How to Analyze Your Dreams (And Why It’s Important)

Everyone wonders what their dreams mean, and there are many complicated systems one can use to learn about them. Since any attempt at looking inward is rewarding,  all of these systems probably help some.

“The biggest myth about dreams is that they are frivolous manifestations reflecting basic occurrences of our daily experiences,” said Chicago psychotherapist Jeffrey Sumber.

Why We Dream

Dreaming is the communication between our conscious mind and our unconscious mind, helping people create wholeness, Sumber says. “Dreams are the bridge that allows movement back and forth between what we think we know and what we really know.”

How To Analyze Your Dreams

One of the biggest myths about dream analysis is that there’s a set of stringent rules people need to follow. But every person is unique, so there are no formulas or prescriptions.

Dreams “can only be understood in the larger context of the individual’s unfolding and self-discovery,” Sumber says. However, there are several guidelines that can help you see your dreams more thoughtfully and dig deeper into their meaning.

Four questions to use when analyzing your dreams:

  1. How did I feel at the very end of the dream itself? (In the dream, not after you woke up.)
  2. What was the most emotionally significant thing that happened the day before you had this dream? (What gave you the strongest good or bad feeling?)
  3. How was the feeling at the end of the dream the opposite of the strong feeling you had yesterday?
  4. What could you learn if you decided to throw your dream away and just learn from the real experiences you had the day before?

Put down the dream dictionaries. You’ve probably come across dream dictionaries that feature specific meanings for objects. As Sumber notes, while there may be some universal meaning for these symbols, the key is to figure out what the dream means to you

“While there may be a trace of collective meaning for certain universal symbols that do have some bearing on our internal analysis and growth, I am far more interested in where the dreamer goes with the symbol and what the dreamer connects to as a result of the dream.”
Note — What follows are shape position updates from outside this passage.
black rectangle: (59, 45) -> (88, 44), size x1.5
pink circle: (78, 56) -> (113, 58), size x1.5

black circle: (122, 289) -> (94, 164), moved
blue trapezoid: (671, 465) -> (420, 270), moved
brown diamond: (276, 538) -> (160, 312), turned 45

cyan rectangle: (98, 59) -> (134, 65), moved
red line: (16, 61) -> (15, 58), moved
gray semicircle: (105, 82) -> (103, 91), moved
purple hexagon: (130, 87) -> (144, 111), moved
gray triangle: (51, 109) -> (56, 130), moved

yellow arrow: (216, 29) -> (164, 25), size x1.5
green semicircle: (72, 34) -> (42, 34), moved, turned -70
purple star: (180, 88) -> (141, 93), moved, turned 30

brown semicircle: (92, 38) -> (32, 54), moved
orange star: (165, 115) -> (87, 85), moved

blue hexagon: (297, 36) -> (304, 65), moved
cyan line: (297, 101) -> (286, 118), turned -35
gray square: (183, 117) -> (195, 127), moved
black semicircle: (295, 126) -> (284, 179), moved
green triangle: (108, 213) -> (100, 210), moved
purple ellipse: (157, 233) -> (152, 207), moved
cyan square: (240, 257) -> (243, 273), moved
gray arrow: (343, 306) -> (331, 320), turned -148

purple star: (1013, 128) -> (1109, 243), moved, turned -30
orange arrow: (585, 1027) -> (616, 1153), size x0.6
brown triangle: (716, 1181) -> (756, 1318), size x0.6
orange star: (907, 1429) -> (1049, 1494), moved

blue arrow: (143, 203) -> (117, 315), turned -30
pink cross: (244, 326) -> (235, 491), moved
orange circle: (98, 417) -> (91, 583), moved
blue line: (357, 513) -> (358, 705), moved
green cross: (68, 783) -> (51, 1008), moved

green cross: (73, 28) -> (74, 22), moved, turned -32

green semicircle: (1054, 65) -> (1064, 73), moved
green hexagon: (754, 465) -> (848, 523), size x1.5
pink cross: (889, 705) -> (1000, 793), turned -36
Remember you’re the expert. “There are no experts other than yourself when it comes to your own psyche so don’t stop trusting your own inner guide to your unconscious,” Sumber says.

He adds that, “therapists need to place aside all of their information, tools and associations for universal symbols and dream interpretation with each new client and treat each person as a unique, new world to be discovered.”

Don’t worry if you don’t feel you remembered the whole dream. You remembered just what you needed to remember for now. If there was some other aspect of the dream that was important, either the dream will recur or the important aspect will come up again in a subsequent dream.